An easy way to solve this problem is to enable automatic email alerts delivered to you when one of your key metrics changes. You can do this by using Smtplib and Email libraries.
Source: Screenshot
Additionally, Python enables you to customize your interactive dashboards. This feature can be especially helpful when creating separate dashboards for stakeholders with different interests. For example, a dashboard for an SEO team will need to contain all SEO data, whereas a dashboard for executives should probably focus on top-priority KPIs. You can leverage libraries like Dash or Streamlit to customize your dashboards.
Source: Screenshot
For maximum efficiency of your Python SEO, combine customized dashboards and automatic notifications to the right stakeholders via email. This will help you ensure that everyone within your organization stays updated on the data that matters to them the most, which will let you align your efforts and improve outcomes in the long run.
The Bottom Line
When it comes to guiding your search engine optimization efforts in the long run, accurate and real-time data is one of the most pivotal things you’ll need. With the right information, you can see how your SEO efforts are working for you so far, detect errors, and identify areas for improvement that can help you achieve greater results in the future. Needless to say, the most convenient way to keep track of your data is SEO reporting. Organizing regular and detailed reports, be it an SEO keyword report or technical performance report, can help you stay updated on your site’s performance. The only problem is that manually doing it can be incredibly challenging and time-consuming.

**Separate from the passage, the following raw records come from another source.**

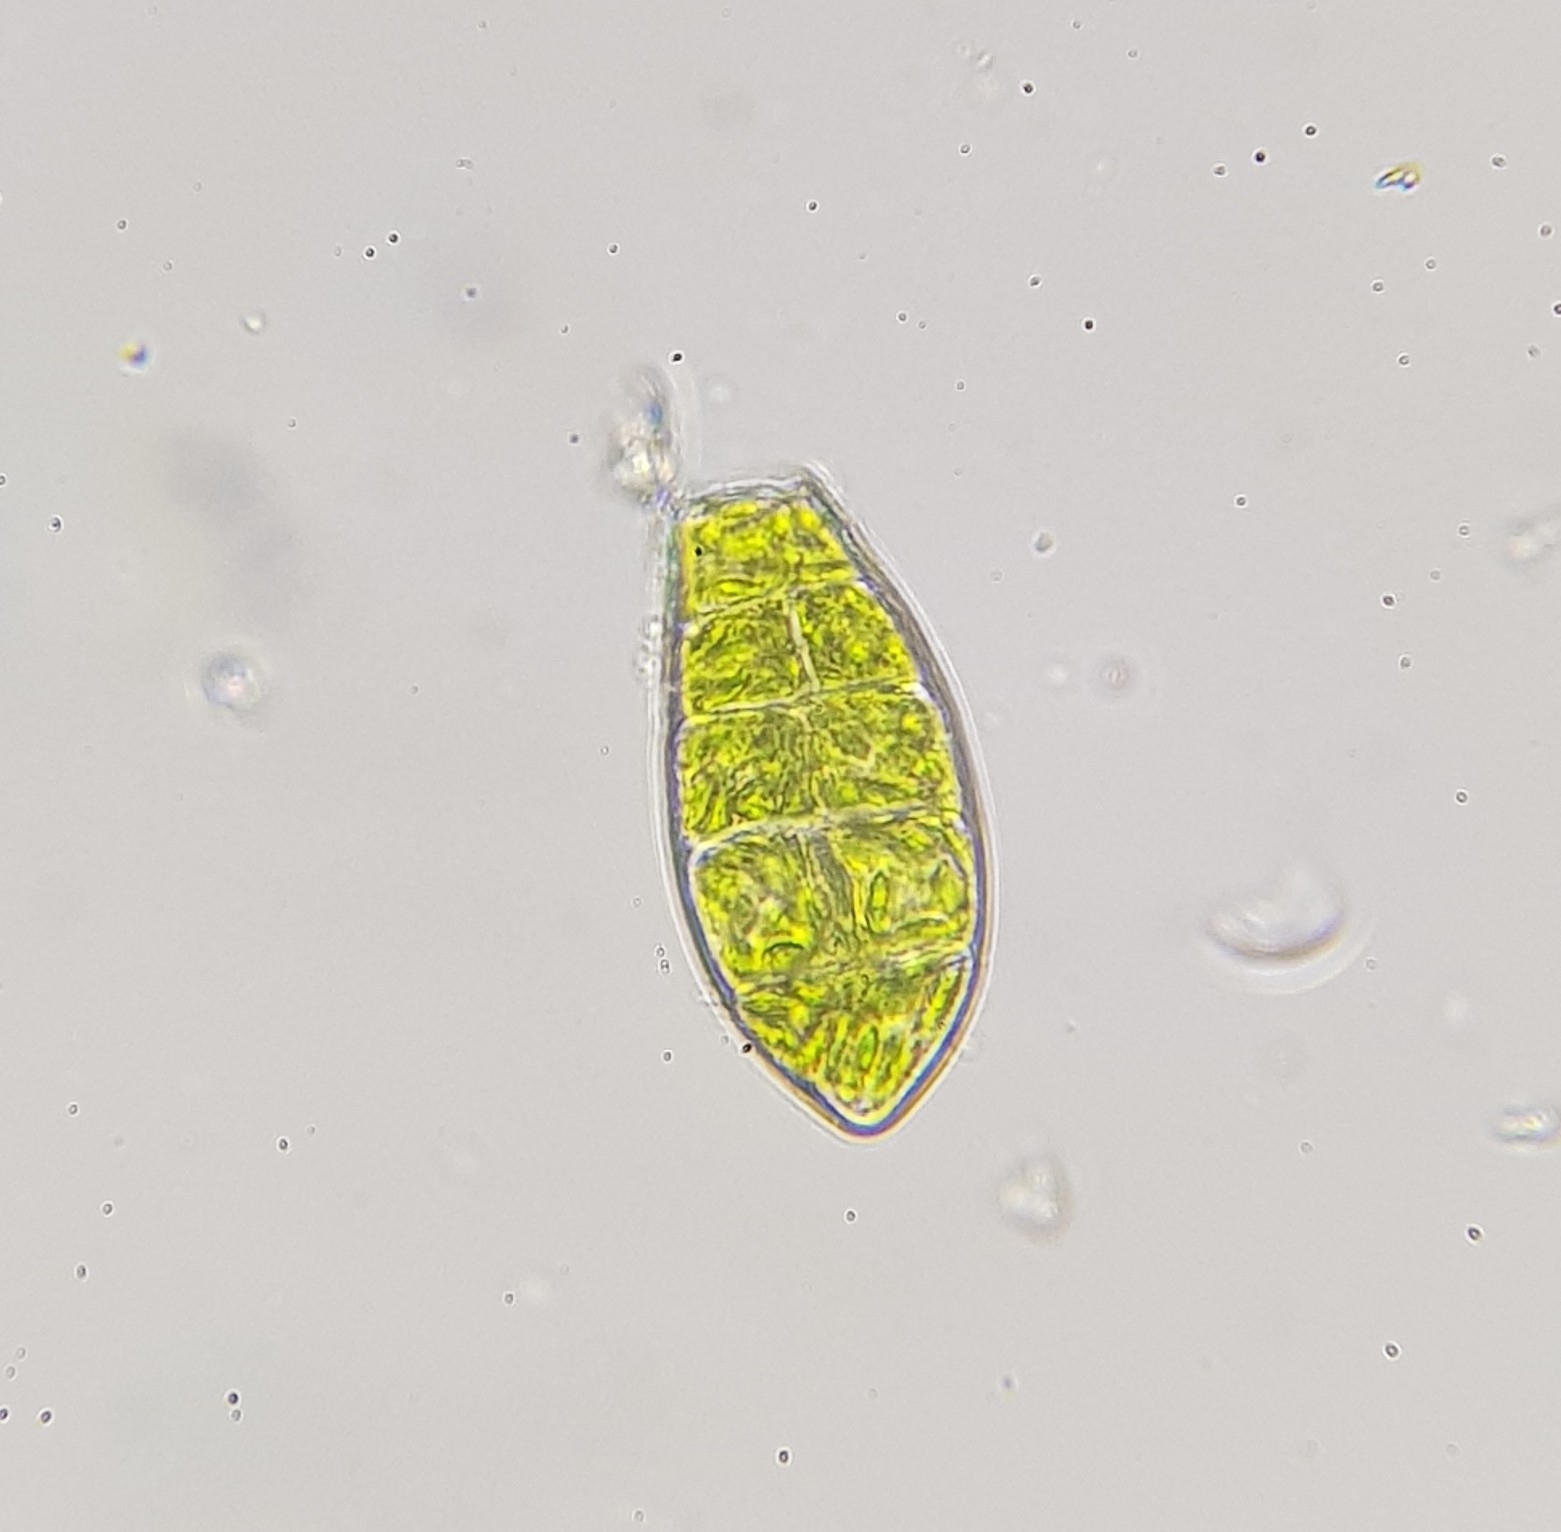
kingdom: Plantae
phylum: Bryophyta
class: Bryopsida
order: Orthotrichales
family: Orthotrichaceae
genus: Zygodon
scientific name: Zygodon viridissimus
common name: Green yoke moss
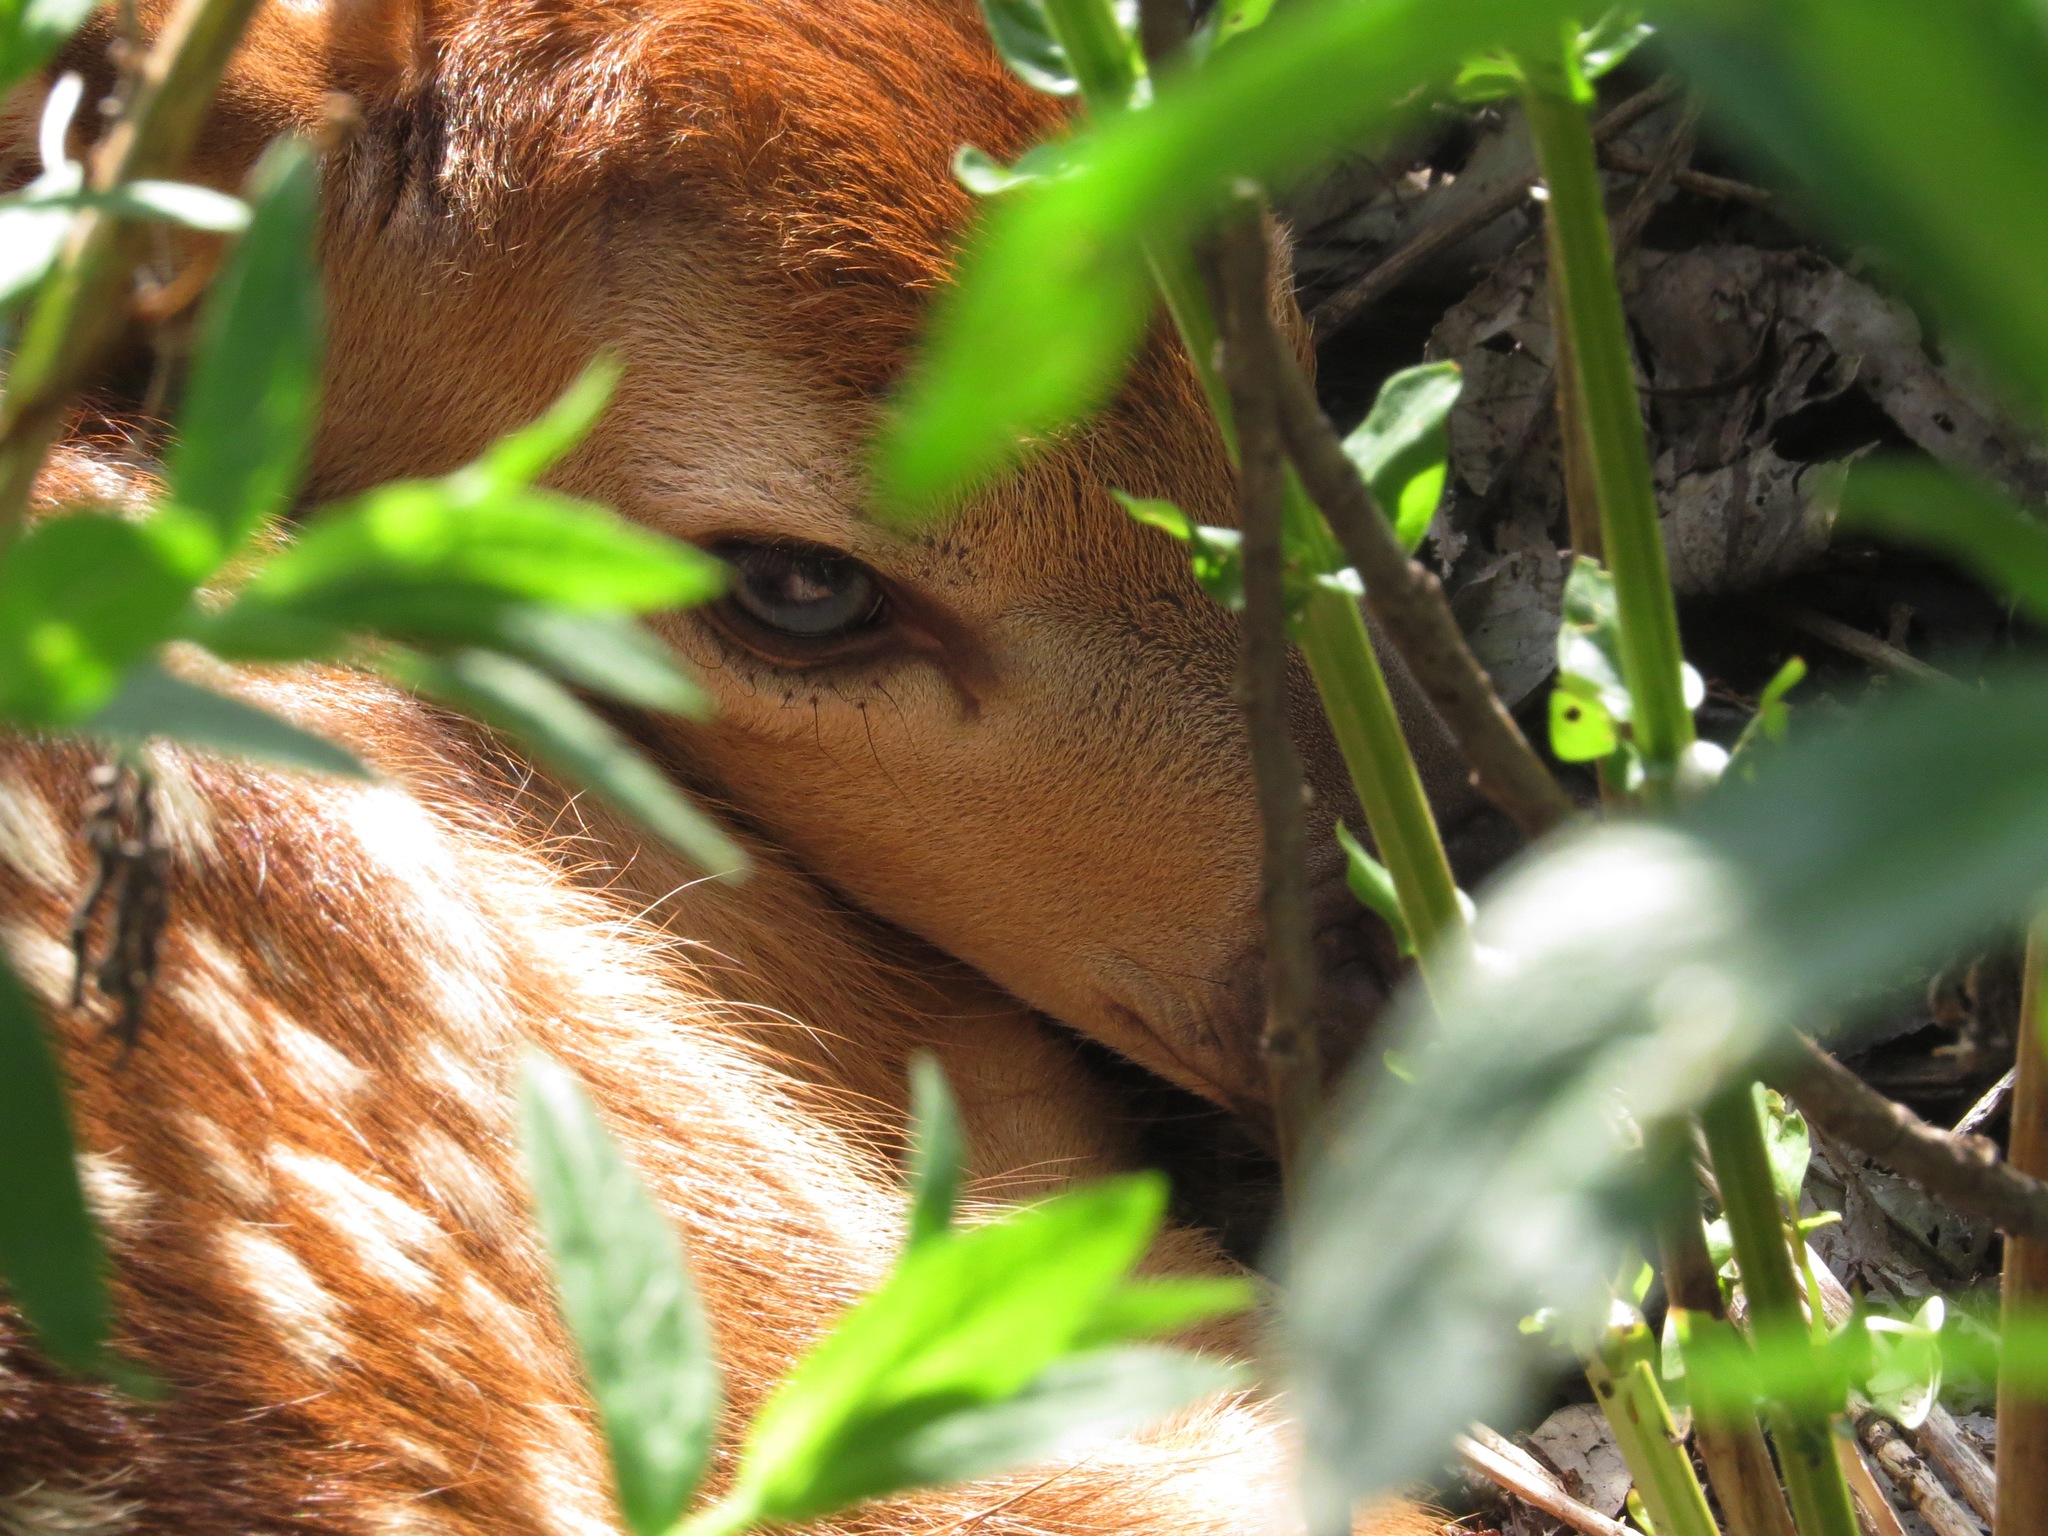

Luckily, after reading this guide, you should know there is a better and easier way to handle your reporting. Using Python for SEO is a cutting-edge strategy to automate your daily tasks and save plenty of time while also ensuring greater accuracy and scalability. And now you have everything you need to get started!
Of course, there are still certain limitations in Python SEO, such as:
- Limited amount and type of data that you can extract with Python;
- Limited access to historical data when you’re just getting started;
- Challenges in data cleaning and organization;
- Data privacy concerns;
- And many others.
Still, with the right approach and due care, Python can become an irreplaceable tool in your SEO reporting efforts. So don’t hesitate to start using it!